When it comes to electric vehicle uptake, the opportunity is there, but the infrastructure is not

31 May, 2019

Most understand the need for the travel industry, one of the biggest contributors to greenhouse gas emissions, to find innovative ways to rapidly reduce its impact on climate. In the automotive industry, this is led by the transition to electric vehicles (EVs), including plug-in hybrid electric (PHEV) and battery electric vehicles (BEV).


Summary:

  • Electric vehicles are expected to make up 57% of the global passenger car sales by 2040 driven by falling battery costs and changing consumer habits, according to a new report;
  • New EV models will increase competition and likely drive down costs;
  • EVs nonetheless still lag heavily behind ICEs, mainly due to charging infrastructure restrictions.

According to BloombergNEF, EVs are expected to make up 57% of the global passenger car sales by 2040. It notes sale of internal combustion engine vehicles (ICE) has reached a peak and won't recover unless EV sales falter or larger emerging markets such as China or India invest in ICE segments.

Falling battery prices and stricter emissions are key drivers of EV uptake. Lithuim ion battery pack costs have decreased nearly 85% to USD176 between 2010 and 2018, reducing costs for manufacturers which can then be passed on to the consumer, making vehicles more affordable.

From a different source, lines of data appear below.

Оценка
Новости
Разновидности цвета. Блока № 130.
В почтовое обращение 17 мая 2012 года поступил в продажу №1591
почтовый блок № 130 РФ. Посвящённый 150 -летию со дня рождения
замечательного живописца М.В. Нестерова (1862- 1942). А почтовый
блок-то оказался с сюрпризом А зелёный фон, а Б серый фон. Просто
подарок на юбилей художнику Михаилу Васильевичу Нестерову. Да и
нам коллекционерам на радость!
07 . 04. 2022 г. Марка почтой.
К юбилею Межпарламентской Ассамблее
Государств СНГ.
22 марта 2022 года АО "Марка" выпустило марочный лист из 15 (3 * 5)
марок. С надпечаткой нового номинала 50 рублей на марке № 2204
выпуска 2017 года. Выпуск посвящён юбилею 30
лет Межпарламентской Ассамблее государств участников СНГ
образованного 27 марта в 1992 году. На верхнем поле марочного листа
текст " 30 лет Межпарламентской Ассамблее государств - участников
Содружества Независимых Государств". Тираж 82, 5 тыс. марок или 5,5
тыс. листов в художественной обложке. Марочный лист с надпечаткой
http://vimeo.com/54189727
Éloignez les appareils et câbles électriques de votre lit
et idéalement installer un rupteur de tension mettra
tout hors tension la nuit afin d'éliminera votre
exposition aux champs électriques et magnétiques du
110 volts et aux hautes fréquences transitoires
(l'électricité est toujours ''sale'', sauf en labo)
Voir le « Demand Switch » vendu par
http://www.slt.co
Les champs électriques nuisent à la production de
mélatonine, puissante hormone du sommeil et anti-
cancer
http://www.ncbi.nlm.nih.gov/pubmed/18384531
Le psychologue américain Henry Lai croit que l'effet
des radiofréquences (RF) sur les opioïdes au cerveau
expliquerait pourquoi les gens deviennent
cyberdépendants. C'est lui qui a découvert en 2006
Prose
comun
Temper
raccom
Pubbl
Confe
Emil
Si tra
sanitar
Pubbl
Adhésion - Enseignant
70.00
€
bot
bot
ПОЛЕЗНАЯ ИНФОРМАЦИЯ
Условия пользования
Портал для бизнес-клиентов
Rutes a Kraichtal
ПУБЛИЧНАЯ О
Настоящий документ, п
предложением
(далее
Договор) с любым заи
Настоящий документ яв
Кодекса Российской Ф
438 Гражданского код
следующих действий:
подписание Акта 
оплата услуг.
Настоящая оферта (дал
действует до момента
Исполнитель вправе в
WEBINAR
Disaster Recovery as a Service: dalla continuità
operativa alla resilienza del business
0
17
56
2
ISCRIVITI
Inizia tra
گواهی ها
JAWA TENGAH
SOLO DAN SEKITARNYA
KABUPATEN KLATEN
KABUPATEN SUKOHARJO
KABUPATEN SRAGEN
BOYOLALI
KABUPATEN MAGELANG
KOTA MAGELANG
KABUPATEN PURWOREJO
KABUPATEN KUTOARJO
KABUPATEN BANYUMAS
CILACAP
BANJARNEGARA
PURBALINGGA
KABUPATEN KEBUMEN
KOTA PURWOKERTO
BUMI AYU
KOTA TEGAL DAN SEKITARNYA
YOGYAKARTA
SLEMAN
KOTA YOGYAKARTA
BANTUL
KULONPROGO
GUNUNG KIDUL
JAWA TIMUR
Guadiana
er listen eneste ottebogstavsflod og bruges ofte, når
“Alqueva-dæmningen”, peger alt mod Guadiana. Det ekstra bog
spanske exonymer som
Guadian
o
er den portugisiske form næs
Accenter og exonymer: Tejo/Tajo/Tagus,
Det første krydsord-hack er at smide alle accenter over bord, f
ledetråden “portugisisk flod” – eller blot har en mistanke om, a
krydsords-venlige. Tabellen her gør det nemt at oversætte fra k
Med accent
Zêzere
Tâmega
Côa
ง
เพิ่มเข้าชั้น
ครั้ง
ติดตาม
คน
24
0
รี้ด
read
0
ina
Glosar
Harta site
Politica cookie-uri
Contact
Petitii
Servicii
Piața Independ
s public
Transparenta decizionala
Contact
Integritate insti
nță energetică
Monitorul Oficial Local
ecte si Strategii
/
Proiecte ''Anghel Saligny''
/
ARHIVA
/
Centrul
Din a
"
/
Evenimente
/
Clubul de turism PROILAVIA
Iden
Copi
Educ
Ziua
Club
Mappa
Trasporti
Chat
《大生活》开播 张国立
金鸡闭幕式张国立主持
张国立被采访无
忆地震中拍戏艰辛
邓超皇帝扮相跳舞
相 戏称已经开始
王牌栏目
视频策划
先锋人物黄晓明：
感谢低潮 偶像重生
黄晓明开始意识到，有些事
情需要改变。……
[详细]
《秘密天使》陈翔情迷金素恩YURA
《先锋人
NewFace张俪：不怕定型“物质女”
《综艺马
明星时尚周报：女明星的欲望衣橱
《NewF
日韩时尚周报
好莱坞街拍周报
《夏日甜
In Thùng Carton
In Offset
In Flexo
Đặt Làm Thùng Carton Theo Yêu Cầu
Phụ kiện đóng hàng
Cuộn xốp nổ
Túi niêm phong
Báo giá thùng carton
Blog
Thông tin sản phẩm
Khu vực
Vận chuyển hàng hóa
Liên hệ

As urban sprawl becomes a more serious issue in large cities, governments are putting in place regulations to curb the use of higher noise/CO2 emitting vehicles. This is the case in London, where Transport for London rolled out the enhanced Ultra Low Emissions Zone in Apr-2019 to reduce the number of vehicles in congested central London.

CHART - Global passenger vehicle sales by drivetrain: BEVs are expected to beat ICE sales by 2040Source: BloombergNEF

There has also been an explosion of new EV models and manufactures in recent years, which continue to offer increased battery life while reducing costs. Hence competition between manufacturers is increasing and will likely drive more affordable units.

Telsa launched its Model 3 variant in Jul-2018, which is currently around half the price of its mainline Model S and has made over 200,000 deliveries since its inception in 2017. BMW, Chevrolet and Volkswagen are all new entrants to the EV market, respectively releasing the BMW i3, the e-Golf and the Bolt EV, which is comparable in price with the Tesla Model 3 though boasts around 80 miles shorter range.

But although EU sales are up enormously in recent years, EVs still lag behind their ICE counterparts, suggesting there may be a bit of an EV overhype currently. It seems at the very least optimistic that EVs will ever surpass ICE sales in the current climate.

This comes back to challenges regarding capacity and infrastructure to support EVs. The European Automobile Manufacturers' Association (ACEA) highlights 2% of new cars registered in the EU in 2018 were EVs. However, half of all EU member states have an EV market share lower than 1%, meaning EV sales are far behind in lower income EU countries where charging infrastructure is lacking.

So where and how are over 40 million EVs worldwide going to charge up? Deloitte has estimated that the UK alone will need around 28,000 public charge points and must invest a further GBP1.6 billion in the infrastructure between 2020 and 2030.

This is in both AC and DC chargers, the latter able to charge up vehicles around four to five times faster than AC but which require far greater energy to do so. Either way, this will be inconvenient for drivers who wish to charge up using 'en route' charge points, akin to today's petrol stations, which will have ultra-fast charging capability but will still require a much longer stop than filling up on fuel.

The other infrastructure issue is energy required to power the charging stations. The rise of electric batteries requiring a charge will inevitably put more of a burden on a country's national energy grid, but there are contingencies for this. One of these includes the concept known as 'Vehicle to Grid', which aims for EVs connected to the grid to charge to release power back into the grid. This will help to 'balance' the national electricity network by taking advantage of the charge of an EVs battery, and could possibly allow EV owners to earn money by doing so the same way surplus solar energy is sold back to energy companies.

Ultimately , the biggest challenge for EV uptake is… us. The consumer drives the market. If the cons of owning an electric vehicle outweigh the pros, then uptake will grind to a halt. The industry therefore has to get the infrastructure right for the EV market to surpass combustion engines.